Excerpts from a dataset
━━━━━━━━━━━━━━━━

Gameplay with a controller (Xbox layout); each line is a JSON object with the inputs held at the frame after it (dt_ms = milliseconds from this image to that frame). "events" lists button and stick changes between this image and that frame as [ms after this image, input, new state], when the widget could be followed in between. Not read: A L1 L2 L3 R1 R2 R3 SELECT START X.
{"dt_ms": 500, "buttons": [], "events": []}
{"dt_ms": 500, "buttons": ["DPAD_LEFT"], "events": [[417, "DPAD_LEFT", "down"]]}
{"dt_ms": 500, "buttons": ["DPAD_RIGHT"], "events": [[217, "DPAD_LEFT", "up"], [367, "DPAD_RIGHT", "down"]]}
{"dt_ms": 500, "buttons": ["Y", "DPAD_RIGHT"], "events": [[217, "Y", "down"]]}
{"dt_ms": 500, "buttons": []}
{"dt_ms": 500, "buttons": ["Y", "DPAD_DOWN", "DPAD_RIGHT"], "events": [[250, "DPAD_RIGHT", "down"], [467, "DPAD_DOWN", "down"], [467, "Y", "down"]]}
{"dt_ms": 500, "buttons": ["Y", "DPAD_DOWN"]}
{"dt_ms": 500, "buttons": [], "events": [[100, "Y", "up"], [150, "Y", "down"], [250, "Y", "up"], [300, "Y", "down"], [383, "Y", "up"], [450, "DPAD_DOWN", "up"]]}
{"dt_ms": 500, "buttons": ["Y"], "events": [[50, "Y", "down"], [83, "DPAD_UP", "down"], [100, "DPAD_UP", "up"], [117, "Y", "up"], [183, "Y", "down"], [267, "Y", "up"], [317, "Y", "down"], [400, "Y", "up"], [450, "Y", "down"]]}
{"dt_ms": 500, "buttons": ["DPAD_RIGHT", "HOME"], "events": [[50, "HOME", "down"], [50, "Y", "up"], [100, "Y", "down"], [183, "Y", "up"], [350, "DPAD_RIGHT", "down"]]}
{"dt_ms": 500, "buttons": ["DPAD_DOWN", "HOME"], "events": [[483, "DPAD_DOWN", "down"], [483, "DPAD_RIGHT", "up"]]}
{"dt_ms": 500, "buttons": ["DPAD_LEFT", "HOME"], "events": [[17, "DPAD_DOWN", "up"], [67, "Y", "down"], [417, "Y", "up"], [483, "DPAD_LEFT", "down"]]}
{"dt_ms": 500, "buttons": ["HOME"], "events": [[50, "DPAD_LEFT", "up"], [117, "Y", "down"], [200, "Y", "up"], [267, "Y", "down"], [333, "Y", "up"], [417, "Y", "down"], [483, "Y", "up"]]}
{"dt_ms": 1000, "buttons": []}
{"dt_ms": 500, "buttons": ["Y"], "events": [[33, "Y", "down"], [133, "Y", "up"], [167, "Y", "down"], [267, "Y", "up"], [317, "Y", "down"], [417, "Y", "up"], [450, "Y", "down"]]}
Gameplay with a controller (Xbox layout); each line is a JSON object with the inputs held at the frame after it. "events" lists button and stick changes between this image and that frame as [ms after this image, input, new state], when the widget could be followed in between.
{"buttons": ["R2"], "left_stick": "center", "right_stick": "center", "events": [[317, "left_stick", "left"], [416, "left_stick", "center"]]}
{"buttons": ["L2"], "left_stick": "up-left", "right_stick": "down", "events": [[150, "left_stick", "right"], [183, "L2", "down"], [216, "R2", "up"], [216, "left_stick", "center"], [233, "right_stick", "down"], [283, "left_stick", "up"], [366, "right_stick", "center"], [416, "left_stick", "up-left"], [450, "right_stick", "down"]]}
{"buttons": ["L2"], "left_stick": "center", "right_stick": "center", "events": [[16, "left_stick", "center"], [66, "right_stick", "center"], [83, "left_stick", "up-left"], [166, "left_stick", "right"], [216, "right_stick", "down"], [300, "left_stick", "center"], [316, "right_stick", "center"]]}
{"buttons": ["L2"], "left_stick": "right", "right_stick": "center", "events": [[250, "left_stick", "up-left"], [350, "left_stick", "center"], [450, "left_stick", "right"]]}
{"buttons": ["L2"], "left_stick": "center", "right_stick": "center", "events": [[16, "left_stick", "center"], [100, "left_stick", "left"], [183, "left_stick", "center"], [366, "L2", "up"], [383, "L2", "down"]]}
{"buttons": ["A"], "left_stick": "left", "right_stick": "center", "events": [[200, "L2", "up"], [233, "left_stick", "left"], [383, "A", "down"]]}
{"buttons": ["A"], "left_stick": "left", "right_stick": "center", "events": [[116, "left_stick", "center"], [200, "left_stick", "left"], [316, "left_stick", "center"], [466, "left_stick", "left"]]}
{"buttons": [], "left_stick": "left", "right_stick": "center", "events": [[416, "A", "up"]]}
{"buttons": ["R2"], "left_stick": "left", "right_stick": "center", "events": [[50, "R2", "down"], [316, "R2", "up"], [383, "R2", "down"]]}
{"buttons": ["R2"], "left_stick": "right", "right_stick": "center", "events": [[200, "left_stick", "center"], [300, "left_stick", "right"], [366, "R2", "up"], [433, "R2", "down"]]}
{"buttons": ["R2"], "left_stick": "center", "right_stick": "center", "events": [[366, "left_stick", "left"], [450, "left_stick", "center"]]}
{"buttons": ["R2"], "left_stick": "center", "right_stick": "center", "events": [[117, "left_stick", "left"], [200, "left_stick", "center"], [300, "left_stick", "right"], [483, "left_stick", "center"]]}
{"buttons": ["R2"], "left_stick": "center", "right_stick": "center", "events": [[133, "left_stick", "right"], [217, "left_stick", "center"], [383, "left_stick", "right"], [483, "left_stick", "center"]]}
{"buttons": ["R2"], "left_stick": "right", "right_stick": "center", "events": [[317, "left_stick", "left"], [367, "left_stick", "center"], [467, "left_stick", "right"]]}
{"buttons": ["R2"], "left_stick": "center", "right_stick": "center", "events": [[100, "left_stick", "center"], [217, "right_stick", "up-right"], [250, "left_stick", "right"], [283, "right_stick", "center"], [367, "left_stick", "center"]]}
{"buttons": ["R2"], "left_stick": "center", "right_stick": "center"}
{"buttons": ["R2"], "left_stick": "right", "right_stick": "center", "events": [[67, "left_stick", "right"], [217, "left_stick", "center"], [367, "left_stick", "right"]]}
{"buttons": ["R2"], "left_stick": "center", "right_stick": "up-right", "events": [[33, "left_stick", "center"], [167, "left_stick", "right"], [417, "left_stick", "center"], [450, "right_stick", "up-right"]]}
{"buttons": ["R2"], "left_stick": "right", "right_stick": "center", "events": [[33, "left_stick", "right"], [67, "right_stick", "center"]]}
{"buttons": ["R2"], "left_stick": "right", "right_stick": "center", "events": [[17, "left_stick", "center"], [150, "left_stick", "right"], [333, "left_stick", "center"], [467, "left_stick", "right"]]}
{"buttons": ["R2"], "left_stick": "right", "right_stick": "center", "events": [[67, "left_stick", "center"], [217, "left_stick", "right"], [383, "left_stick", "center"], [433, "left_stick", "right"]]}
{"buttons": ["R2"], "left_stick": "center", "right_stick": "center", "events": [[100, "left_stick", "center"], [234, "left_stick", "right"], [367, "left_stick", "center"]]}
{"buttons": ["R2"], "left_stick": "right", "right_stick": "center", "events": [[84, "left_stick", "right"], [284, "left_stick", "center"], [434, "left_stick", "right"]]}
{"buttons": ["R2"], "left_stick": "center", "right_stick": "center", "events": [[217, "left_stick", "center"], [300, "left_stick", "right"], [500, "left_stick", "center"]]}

━━━━━━━━━━━━━━━━

## Problem details
Copy each line of the data above without altering a single character.

## Exercise solution
Gameplay with a controller (Xbox layout); each line is a JSON object with the inputs held at the frame after it (dt_ms = milliseconds from this image to that frame). "events" lists button and stick changes between this image and that frame as [ms after this image, input, new state], when the widget could be followed in between. Not read: A L1 L2 L3 R1 R2 R3 SELECT START X.
{"dt_ms": 500, "buttons": [], "events": []}
{"dt_ms": 500, "buttons": ["DPAD_LEFT"], "events": [[417, "DPAD_LEFT", "down"]]}
{"dt_ms": 500, "buttons": ["DPAD_RIGHT"], "events": [[217, "DPAD_LEFT", "up"], [367, "DPAD_RIGHT", "down"]]}
{"dt_ms": 500, "buttons": ["Y", "DPAD_RIGHT"], "events": [[217, "Y", "down"]]}
{"dt_ms": 500, "buttons": []}
{"dt_ms": 500, "buttons": ["Y", "DPAD_DOWN", "DPAD_RIGHT"], "events": [[250, "DPAD_RIGHT", "down"], [467, "DPAD_DOWN", "down"], [467, "Y", "down"]]}
{"dt_ms": 500, "buttons": ["Y", "DPAD_DOWN"]}
{"dt_ms": 500, "buttons": [], "events": [[100, "Y", "up"], [150, "Y", "down"], [250, "Y", "up"], [300, "Y", "down"], [383, "Y", "up"], [450, "DPAD_DOWN", "up"]]}
{"dt_ms": 500, "buttons": ["Y"], "events": [[50, "Y", "down"], [83, "DPAD_UP", "down"], [100, "DPAD_UP", "up"], [117, "Y", "up"], [183, "Y", "down"], [267, "Y", "up"], [317, "Y", "down"], [400, "Y", "up"], [450, "Y", "down"]]}
{"dt_ms": 500, "buttons": ["DPAD_RIGHT", "HOME"], "events": [[50, "HOME", "down"], [50, "Y", "up"], [100, "Y", "down"], [183, "Y", "up"], [350, "DPAD_RIGHT", "down"]]}
{"dt_ms": 500, "buttons": ["DPAD_DOWN", "HOME"], "events": [[483, "DPAD_DOWN", "down"], [483, "DPAD_RIGHT", "up"]]}
{"dt_ms": 500, "buttons": ["DPAD_LEFT", "HOME"], "events": [[17, "DPAD_DOWN", "up"], [67, "Y", "down"], [417, "Y", "up"], [483, "DPAD_LEFT", "down"]]}
{"dt_ms": 500, "buttons": ["HOME"], "events": [[50, "DPAD_LEFT", "up"], [117, "Y", "down"], [200, "Y", "up"], [267, "Y", "down"], [333, "Y", "up"], [417, "Y", "down"], [483, "Y", "up"]]}
{"dt_ms": 1000, "buttons": []}
{"dt_ms": 500, "buttons": ["Y"], "events": [[33, "Y", "down"], [133, "Y", "up"], [167, "Y", "down"], [267, "Y", "up"], [317, "Y", "down"], [417, "Y", "up"], [450, "Y", "down"]]}
Gameplay with a controller (Xbox layout); each line is a JSON object with the inputs held at the frame after it. "events" lists button and stick changes between this image and that frame as [ms after this image, input, new state], when the widget could be followed in between.
{"buttons": ["R2"], "left_stick": "center", "right_stick": "center", "events": [[317, "left_stick", "left"], [416, "left_stick", "center"]]}
{"buttons": ["L2"], "left_stick": "up-left", "right_stick": "down", "events": [[150, "left_stick", "right"], [183, "L2", "down"], [216, "R2", "up"], [216, "left_stick", "center"], [233, "right_stick", "down"], [283, "left_stick", "up"], [366, "right_stick", "center"], [416, "left_stick", "up-left"], [450, "right_stick", "down"]]}
{"buttons": ["L2"], "left_stick": "center", "right_stick": "center", "events": [[16, "left_stick", "center"], [66, "right_stick", "center"], [83, "left_stick", "up-left"], [166, "left_stick", "right"], [216, "right_stick", "down"], [300, "left_stick", "center"], [316, "right_stick", "center"]]}
{"buttons": ["L2"], "left_stick": "right", "right_stick": "center", "events": [[250, "left_stick", "up-left"], [350, "left_stick", "center"], [450, "left_stick", "right"]]}
{"buttons": ["L2"], "left_stick": "center", "right_stick": "center", "events": [[16, "left_stick", "center"], [100, "left_stick", "left"], [183, "left_stick", "center"], [366, "L2", "up"], [383, "L2", "down"]]}
{"buttons": ["A"], "left_stick": "left", "right_stick": "center", "events": [[200, "L2", "up"], [233, "left_stick", "left"], [383, "A", "down"]]}
{"buttons": ["A"], "left_stick": "left", "right_stick": "center", "events": [[116, "left_stick", "center"], [200, "left_stick", "left"], [316, "left_stick", "center"], [466, "left_stick", "left"]]}
{"buttons": [], "left_stick": "left", "right_stick": "center", "events": [[416, "A", "up"]]}
{"buttons": ["R2"], "left_stick": "left", "right_stick": "center", "events": [[50, "R2", "down"], [316, "R2", "up"], [383, "R2", "down"]]}
{"buttons": ["R2"], "left_stick": "right", "right_stick": "center", "events": [[200, "left_stick", "center"], [300, "left_stick", "right"], [366, "R2", "up"], [433, "R2", "down"]]}
{"buttons": ["R2"], "left_stick": "center", "right_stick": "center", "events": [[366, "left_stick", "left"], [450, "left_stick", "center"]]}
{"buttons": ["R2"], "left_stick": "center", "right_stick": "center", "events": [[117, "left_stick", "left"], [200, "left_stick", "center"], [300, "left_stick", "right"], [483, "left_stick", "center"]]}
{"buttons": ["R2"], "left_stick": "center", "right_stick": "center", "events": [[133, "left_stick", "right"], [217, "left_stick", "center"], [383, "left_stick", "right"], [483, "left_stick", "center"]]}
{"buttons": ["R2"], "left_stick": "right", "right_stick": "center", "events": [[317, "left_stick", "left"], [367, "left_stick", "center"], [467, "left_stick", "right"]]}
{"buttons": ["R2"], "left_stick": "center", "right_stick": "center", "events": [[100, "left_stick", "center"], [217, "right_stick", "up-right"], [250, "left_stick", "right"], [283, "right_stick", "center"], [367, "left_stick", "center"]]}
{"buttons": ["R2"], "left_stick": "center", "right_stick": "center"}
{"buttons": ["R2"], "left_stick": "right", "right_stick": "center", "events": [[67, "left_stick", "right"], [217, "left_stick", "center"], [367, "left_stick", "right"]]}
{"buttons": ["R2"], "left_stick": "center", "right_stick": "up-right", "events": [[33, "left_stick", "center"], [167, "left_stick", "right"], [417, "left_stick", "center"], [450, "right_stick", "up-right"]]}
{"buttons": ["R2"], "left_stick": "right", "right_stick": "center", "events": [[33, "left_stick", "right"], [67, "right_stick", "center"]]}
{"buttons": ["R2"], "left_stick": "right", "right_stick": "center", "events": [[17, "left_stick", "center"], [150, "left_stick", "right"], [333, "left_stick", "center"], [467, "left_stick", "right"]]}
{"buttons": ["R2"], "left_stick": "right", "right_stick": "center", "events": [[67, "left_stick", "center"], [217, "left_stick", "right"], [383, "left_stick", "center"], [433, "left_stick", "right"]]}
{"buttons": ["R2"], "left_stick": "center", "right_stick": "center", "events": [[100, "left_stick", "center"], [234, "left_stick", "right"], [367, "left_stick", "center"]]}
{"buttons": ["R2"], "left_stick": "right", "right_stick": "center", "events": [[84, "left_stick", "right"], [284, "left_stick", "center"], [434, "left_stick", "right"]]}
{"buttons": ["R2"], "left_stick": "center", "right_stick": "center", "events": [[217, "left_stick", "center"], [300, "left_stick", "right"], [500, "left_stick", "center"]]}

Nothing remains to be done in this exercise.